Among the lines below, a stretch begins at the one with "518 935 8.98" and ends at the one with "568 437 324". Repeat that stretch exactly, ends included.
- - - -
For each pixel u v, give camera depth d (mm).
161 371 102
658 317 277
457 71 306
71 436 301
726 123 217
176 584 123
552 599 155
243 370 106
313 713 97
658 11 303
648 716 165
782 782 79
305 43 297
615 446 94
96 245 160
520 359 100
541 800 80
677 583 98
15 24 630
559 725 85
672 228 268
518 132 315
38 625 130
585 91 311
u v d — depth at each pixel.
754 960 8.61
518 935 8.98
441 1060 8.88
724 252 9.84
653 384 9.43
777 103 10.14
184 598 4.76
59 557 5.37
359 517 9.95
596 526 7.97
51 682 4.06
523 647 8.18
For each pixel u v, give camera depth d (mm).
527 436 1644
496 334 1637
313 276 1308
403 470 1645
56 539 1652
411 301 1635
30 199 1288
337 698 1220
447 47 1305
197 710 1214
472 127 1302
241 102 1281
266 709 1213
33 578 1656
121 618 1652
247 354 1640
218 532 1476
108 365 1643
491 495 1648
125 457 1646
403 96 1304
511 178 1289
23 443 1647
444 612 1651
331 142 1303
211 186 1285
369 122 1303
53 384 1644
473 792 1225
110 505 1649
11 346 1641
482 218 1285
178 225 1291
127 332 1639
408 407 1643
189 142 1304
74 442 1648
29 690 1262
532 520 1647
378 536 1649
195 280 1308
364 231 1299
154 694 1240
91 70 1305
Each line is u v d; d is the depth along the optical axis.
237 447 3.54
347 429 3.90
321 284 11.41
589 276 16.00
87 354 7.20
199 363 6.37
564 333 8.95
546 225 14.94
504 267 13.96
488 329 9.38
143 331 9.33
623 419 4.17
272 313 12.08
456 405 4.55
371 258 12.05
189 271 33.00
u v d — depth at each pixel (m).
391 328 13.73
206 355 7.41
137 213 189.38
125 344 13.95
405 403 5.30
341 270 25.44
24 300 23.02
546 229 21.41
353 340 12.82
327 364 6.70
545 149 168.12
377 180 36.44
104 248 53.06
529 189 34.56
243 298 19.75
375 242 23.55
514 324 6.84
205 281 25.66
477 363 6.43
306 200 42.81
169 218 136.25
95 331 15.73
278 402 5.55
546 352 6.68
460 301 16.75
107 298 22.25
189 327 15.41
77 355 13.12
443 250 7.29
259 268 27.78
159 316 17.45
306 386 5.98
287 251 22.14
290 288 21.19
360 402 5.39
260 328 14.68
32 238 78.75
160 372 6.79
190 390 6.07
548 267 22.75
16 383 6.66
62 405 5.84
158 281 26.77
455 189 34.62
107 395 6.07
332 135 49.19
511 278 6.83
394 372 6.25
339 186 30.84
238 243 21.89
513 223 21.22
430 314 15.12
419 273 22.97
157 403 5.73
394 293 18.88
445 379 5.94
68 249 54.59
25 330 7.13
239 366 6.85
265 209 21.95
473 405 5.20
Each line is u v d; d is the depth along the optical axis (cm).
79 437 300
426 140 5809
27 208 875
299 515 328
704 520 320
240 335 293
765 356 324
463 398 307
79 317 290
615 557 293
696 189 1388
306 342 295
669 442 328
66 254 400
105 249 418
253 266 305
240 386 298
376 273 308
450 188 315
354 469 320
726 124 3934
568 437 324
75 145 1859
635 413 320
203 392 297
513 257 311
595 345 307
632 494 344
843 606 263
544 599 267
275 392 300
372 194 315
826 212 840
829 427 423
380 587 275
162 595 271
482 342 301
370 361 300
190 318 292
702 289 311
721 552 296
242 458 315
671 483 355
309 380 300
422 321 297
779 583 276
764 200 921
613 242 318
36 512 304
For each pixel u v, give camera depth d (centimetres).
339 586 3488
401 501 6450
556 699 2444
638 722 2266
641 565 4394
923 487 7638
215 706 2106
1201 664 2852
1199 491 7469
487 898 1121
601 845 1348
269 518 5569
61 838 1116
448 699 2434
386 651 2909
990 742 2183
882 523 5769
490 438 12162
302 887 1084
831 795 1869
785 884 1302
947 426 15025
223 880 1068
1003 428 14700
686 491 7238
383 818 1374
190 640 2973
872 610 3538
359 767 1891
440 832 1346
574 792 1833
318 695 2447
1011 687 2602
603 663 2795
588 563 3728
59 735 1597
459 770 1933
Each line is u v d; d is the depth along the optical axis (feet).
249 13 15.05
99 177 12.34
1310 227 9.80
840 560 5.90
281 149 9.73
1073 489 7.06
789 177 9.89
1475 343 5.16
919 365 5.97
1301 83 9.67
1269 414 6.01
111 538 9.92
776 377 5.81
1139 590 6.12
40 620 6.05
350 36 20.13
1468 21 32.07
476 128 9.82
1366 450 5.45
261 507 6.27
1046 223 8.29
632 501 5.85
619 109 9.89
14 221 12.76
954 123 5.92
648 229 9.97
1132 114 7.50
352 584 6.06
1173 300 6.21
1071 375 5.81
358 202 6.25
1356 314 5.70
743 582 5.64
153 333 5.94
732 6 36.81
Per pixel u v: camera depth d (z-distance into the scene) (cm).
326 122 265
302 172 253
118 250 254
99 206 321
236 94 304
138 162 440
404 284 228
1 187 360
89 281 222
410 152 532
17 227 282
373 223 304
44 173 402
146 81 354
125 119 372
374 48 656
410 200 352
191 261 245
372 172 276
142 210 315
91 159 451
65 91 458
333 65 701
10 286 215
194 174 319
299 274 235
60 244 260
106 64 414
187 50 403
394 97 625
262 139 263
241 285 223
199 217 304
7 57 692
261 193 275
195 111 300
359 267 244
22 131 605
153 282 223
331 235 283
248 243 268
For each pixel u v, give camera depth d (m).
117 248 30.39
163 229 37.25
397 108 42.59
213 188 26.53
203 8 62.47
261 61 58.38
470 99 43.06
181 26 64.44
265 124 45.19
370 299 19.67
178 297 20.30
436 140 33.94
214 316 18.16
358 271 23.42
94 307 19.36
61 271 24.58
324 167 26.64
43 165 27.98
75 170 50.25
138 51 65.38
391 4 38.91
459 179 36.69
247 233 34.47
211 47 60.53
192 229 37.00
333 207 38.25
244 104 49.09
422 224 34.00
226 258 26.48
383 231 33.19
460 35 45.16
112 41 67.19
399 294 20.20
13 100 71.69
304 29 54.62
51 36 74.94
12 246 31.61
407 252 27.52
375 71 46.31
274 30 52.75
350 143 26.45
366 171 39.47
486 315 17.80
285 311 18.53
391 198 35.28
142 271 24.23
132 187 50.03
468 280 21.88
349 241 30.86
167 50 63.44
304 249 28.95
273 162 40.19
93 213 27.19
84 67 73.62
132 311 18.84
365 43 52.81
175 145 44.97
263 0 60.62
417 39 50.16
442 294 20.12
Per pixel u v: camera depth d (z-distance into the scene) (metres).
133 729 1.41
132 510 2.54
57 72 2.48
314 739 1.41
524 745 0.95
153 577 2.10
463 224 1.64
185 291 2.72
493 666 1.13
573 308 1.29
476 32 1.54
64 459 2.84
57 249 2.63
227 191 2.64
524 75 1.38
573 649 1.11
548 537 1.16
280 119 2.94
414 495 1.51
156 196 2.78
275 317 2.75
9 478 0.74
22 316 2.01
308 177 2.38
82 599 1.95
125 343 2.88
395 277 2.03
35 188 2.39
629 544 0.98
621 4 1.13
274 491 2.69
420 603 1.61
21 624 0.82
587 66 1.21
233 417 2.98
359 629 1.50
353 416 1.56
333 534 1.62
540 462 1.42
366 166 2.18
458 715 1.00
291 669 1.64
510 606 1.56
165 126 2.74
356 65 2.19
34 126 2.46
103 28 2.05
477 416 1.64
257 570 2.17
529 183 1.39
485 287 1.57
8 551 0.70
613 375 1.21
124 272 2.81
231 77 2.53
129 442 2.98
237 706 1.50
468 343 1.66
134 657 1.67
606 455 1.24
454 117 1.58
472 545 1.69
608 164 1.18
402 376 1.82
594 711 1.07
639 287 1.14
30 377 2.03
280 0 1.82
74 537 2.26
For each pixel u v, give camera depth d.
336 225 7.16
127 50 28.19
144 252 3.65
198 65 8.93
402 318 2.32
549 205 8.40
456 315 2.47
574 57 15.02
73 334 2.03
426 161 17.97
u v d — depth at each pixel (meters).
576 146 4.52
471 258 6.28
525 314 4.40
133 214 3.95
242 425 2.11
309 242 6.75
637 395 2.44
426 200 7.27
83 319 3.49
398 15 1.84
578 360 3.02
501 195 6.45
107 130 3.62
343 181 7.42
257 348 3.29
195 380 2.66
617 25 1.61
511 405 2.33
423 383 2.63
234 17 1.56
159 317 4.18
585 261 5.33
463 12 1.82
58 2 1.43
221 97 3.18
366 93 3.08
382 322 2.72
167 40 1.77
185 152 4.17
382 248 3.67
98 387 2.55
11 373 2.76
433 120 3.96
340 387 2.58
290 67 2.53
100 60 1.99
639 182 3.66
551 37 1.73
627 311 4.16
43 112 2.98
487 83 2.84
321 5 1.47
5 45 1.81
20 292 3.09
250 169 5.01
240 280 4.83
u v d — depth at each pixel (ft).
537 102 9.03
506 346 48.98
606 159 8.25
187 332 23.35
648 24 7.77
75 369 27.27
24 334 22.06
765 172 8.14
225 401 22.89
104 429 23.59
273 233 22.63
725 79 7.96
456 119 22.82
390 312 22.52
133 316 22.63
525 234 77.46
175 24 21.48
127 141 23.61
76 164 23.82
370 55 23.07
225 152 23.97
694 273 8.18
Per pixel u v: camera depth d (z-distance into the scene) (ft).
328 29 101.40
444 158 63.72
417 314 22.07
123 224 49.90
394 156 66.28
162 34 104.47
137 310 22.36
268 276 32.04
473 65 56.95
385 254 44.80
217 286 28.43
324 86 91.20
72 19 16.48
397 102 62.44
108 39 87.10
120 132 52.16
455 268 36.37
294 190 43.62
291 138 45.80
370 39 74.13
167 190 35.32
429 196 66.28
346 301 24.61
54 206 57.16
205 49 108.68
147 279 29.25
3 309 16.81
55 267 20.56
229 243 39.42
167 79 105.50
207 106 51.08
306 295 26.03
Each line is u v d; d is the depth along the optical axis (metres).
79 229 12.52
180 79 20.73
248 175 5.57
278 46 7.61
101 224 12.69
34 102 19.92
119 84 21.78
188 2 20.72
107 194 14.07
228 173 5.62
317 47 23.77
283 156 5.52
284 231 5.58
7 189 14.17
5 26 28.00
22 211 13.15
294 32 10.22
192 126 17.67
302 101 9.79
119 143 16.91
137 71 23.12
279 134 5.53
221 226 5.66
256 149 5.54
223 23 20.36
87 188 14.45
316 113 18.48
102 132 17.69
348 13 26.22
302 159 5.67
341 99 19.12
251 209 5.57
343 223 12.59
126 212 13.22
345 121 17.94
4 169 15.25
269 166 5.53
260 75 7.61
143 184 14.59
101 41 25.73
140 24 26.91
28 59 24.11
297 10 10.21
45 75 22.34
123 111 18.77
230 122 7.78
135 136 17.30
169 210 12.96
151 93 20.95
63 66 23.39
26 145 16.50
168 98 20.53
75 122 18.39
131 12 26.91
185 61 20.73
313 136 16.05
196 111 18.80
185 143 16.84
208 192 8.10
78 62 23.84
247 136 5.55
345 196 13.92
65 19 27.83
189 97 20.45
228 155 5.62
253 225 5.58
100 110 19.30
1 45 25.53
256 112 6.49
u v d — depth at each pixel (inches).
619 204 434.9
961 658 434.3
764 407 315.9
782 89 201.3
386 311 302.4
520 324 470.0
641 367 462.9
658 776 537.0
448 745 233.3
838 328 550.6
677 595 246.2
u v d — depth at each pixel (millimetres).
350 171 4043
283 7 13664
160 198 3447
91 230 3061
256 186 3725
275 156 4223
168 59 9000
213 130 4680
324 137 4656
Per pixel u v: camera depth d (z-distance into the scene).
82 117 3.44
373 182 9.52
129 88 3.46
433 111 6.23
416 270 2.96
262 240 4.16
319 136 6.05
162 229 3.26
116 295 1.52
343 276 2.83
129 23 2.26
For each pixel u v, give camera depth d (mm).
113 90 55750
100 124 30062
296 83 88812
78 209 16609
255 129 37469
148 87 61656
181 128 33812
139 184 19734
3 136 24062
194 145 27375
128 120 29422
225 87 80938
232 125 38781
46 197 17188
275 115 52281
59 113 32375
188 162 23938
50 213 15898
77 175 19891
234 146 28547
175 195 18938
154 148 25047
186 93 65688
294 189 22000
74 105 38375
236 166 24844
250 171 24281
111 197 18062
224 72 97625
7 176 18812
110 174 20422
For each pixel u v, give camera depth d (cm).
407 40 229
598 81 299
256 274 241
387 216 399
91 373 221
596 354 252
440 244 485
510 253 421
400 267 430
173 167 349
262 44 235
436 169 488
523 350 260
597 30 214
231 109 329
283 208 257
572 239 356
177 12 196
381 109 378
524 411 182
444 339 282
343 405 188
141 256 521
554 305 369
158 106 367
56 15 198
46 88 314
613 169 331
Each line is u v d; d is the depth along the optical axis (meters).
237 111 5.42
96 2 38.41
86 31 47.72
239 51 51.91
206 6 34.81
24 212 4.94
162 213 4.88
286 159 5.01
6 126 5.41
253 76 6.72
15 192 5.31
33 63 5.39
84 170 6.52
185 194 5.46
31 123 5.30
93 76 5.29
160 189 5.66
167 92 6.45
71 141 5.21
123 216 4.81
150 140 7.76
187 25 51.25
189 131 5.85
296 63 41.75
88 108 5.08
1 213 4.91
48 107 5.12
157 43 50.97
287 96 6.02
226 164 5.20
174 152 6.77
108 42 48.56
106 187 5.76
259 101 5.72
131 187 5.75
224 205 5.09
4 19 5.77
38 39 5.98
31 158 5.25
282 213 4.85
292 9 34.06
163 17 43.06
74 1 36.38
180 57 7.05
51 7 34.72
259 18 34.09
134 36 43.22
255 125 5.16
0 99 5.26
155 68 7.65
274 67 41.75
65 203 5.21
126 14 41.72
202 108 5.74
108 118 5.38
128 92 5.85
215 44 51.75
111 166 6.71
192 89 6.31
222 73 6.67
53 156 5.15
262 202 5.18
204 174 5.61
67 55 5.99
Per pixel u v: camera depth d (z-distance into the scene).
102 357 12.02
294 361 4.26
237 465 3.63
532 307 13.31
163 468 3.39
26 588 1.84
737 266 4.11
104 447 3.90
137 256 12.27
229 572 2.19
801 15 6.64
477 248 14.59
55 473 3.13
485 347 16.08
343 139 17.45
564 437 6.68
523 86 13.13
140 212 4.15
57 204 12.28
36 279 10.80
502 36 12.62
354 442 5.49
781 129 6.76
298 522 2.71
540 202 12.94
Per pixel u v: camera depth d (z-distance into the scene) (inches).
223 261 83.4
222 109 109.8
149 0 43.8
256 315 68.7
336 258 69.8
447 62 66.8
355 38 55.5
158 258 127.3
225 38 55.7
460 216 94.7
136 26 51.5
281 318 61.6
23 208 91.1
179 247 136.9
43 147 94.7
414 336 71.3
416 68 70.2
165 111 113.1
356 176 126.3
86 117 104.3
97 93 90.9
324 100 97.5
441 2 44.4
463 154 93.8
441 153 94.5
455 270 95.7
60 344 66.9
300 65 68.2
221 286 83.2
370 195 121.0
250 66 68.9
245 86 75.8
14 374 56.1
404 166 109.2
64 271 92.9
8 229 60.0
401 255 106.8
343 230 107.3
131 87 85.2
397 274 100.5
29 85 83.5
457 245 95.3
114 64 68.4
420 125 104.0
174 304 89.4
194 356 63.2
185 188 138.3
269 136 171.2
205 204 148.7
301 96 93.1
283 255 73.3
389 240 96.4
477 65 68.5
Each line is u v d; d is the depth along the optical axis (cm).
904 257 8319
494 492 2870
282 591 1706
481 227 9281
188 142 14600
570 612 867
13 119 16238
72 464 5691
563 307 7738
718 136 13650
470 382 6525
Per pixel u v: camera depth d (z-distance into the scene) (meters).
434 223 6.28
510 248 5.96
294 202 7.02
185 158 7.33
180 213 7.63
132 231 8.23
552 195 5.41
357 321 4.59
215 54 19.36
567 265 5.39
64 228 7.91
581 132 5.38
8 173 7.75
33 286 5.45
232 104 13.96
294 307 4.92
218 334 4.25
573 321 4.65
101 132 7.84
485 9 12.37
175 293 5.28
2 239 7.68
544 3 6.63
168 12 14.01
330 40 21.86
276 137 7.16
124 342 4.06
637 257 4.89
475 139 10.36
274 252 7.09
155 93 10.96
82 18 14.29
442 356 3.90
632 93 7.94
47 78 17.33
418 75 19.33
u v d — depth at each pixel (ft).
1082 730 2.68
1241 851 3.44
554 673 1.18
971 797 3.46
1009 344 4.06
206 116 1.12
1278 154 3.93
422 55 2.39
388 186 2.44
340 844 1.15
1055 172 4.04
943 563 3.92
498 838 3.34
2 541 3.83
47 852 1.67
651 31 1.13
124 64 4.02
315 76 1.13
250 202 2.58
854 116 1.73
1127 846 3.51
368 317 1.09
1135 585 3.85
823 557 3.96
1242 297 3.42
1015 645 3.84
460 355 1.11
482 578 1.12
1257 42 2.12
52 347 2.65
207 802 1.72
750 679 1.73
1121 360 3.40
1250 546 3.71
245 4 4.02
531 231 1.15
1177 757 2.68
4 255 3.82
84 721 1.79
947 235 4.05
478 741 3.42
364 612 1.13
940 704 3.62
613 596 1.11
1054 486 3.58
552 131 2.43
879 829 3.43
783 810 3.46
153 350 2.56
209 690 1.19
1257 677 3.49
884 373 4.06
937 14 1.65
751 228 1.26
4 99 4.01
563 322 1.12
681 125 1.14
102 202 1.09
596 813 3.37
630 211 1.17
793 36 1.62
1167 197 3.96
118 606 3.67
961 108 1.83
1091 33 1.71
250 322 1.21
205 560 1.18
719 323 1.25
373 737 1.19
- - - -
ANSWER SPACE:
518 935 8.98
441 1060 8.88
724 252 9.84
653 384 9.43
777 103 10.14
184 598 4.76
59 557 5.37
359 517 9.95
596 526 7.97
51 682 4.06
523 647 8.18
For each pixel u v, give camera depth d (mm).
527 436 1644
496 334 1637
313 276 1308
403 470 1645
56 539 1652
411 301 1635
30 199 1288
337 698 1220
447 47 1305
197 710 1214
472 127 1302
241 102 1281
266 709 1213
33 578 1656
121 618 1652
247 354 1640
218 532 1476
108 365 1643
491 495 1648
125 457 1646
403 96 1304
511 178 1289
23 443 1647
444 612 1651
331 142 1303
211 186 1285
369 122 1303
53 384 1644
473 792 1225
110 505 1649
11 346 1641
482 218 1285
178 225 1291
127 332 1639
408 407 1643
189 142 1304
74 442 1648
29 690 1262
532 520 1647
378 536 1649
195 280 1308
364 231 1299
154 694 1240
91 70 1305
Each line is u v d; d is the depth along the optical axis.
237 447 3.54
347 429 3.90
321 284 11.41
589 276 16.00
87 354 7.20
199 363 6.37
564 333 8.95
546 225 14.94
504 267 13.96
488 329 9.38
143 331 9.33
623 419 4.17
272 313 12.08
456 405 4.55
371 258 12.05
189 271 33.00
u v d — depth at each pixel (m).
391 328 13.73
206 355 7.41
137 213 189.38
125 344 13.95
405 403 5.30
341 270 25.44
24 300 23.02
546 229 21.41
353 340 12.82
327 364 6.70
545 149 168.12
377 180 36.44
104 248 53.06
529 189 34.56
243 298 19.75
375 242 23.55
514 324 6.84
205 281 25.66
477 363 6.43
306 200 42.81
169 218 136.25
95 331 15.73
278 402 5.55
546 352 6.68
460 301 16.75
107 298 22.25
189 327 15.41
77 355 13.12
443 250 7.29
259 268 27.78
159 316 17.45
306 386 5.98
287 251 22.14
290 288 21.19
360 402 5.39
260 328 14.68
32 238 78.75
160 372 6.79
190 390 6.07
548 267 22.75
16 383 6.66
62 405 5.84
158 281 26.77
455 189 34.62
107 395 6.07
332 135 49.19
511 278 6.83
394 372 6.25
339 186 30.84
238 243 21.89
513 223 21.22
430 314 15.12
419 273 22.97
157 403 5.73
394 293 18.88
445 379 5.94
68 249 54.59
25 330 7.13
239 366 6.85
265 209 21.95
473 405 5.20
Each line is u v d; d is the depth along the optical axis (cm).
79 437 300
426 140 5809
27 208 875
299 515 328
704 520 320
240 335 293
765 356 324
463 398 307
79 317 290
615 557 293
696 189 1388
306 342 295
669 442 328
66 254 400
105 249 418
253 266 305
240 386 298
376 273 308
450 188 315
354 469 320
726 124 3934
568 437 324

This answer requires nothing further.